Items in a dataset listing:
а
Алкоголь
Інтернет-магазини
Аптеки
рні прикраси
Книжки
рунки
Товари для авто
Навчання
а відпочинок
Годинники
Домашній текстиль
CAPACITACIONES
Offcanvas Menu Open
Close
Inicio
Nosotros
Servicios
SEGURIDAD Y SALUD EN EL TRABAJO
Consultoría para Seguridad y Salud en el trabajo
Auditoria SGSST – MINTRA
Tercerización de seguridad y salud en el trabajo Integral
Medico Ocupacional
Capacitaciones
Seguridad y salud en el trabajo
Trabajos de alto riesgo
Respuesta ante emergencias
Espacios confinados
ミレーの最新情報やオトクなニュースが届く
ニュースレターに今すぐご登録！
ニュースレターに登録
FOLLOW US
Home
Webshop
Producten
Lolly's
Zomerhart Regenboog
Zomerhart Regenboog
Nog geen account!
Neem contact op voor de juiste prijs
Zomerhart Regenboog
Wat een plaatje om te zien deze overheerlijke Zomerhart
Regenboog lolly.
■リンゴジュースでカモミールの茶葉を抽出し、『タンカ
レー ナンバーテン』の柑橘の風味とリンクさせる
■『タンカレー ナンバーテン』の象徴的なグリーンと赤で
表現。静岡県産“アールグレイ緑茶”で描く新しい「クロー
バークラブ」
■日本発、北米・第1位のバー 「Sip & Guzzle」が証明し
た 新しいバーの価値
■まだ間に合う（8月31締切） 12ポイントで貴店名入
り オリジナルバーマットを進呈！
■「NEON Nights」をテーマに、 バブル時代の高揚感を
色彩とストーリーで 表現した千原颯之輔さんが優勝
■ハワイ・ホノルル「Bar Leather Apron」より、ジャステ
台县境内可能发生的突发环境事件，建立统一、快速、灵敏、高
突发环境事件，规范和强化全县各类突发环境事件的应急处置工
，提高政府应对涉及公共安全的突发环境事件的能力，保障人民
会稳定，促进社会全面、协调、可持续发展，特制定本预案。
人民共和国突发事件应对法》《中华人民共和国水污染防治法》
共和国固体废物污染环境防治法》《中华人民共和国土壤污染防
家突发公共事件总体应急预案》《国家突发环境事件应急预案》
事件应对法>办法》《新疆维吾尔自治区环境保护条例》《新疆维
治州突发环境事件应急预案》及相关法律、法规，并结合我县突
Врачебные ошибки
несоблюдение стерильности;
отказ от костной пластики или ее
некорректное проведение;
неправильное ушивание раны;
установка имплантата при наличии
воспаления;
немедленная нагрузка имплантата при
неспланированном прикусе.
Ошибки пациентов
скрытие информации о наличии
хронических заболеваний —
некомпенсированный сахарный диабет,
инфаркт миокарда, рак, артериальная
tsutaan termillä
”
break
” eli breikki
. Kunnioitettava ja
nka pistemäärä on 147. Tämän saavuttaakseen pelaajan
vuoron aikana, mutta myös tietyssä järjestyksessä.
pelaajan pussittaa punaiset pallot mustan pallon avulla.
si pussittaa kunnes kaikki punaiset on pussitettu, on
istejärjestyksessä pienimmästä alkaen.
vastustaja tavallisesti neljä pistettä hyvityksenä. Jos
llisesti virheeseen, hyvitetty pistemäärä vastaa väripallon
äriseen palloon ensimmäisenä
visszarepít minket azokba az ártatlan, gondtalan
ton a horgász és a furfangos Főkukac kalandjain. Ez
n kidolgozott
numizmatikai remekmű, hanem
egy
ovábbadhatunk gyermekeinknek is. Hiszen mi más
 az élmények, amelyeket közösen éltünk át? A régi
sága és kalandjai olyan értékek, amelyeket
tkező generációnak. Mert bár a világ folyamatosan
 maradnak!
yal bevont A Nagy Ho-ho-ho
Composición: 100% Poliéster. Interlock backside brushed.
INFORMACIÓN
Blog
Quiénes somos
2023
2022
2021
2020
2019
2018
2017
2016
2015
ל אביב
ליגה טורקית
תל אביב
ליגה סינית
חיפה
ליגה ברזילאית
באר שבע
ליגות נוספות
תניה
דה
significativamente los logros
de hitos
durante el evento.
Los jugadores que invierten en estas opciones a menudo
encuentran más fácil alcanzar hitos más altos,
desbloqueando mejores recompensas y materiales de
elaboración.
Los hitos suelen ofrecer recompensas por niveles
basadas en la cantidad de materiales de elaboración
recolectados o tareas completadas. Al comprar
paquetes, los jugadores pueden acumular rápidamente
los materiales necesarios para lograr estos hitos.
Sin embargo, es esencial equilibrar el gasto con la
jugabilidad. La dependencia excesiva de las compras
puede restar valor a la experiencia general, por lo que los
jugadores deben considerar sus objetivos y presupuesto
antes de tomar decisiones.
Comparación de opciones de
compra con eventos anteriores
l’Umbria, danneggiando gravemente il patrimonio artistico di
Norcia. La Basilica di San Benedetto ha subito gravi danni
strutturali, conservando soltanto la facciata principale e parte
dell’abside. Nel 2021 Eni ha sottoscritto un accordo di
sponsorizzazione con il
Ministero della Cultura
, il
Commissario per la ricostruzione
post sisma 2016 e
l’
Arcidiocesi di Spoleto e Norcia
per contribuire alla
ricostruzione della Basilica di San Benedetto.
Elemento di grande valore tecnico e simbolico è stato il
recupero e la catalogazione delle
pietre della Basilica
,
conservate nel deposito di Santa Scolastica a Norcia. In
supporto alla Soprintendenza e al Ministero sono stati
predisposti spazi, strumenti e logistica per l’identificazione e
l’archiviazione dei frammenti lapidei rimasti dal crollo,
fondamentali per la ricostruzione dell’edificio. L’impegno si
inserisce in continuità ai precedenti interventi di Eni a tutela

Instructions for the task
Count how many lines in the items above contain the string "amelyeket", treating uppercase and lowercase as different, and reply with only that number.

Result of this task
2